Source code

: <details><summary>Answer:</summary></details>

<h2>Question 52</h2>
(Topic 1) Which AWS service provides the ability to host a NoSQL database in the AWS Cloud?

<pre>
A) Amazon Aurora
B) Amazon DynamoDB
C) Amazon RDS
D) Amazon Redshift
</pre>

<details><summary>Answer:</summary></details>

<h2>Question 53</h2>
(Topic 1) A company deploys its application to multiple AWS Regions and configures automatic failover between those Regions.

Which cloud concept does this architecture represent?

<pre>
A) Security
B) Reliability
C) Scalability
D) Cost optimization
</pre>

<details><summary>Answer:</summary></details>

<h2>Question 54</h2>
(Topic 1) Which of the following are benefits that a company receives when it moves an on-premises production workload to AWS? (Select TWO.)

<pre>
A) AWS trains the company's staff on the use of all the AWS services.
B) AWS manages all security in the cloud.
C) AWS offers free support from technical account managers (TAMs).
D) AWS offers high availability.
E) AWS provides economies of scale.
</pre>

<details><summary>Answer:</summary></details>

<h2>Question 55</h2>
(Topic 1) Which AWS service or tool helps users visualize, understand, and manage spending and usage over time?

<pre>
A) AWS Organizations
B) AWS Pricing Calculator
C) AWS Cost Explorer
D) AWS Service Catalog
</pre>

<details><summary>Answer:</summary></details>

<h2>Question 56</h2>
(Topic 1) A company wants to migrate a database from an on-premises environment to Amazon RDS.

Goal of the exercise
In how many lines of the data does the string "Cost" appear? Only the number should be given.

Exercise result
2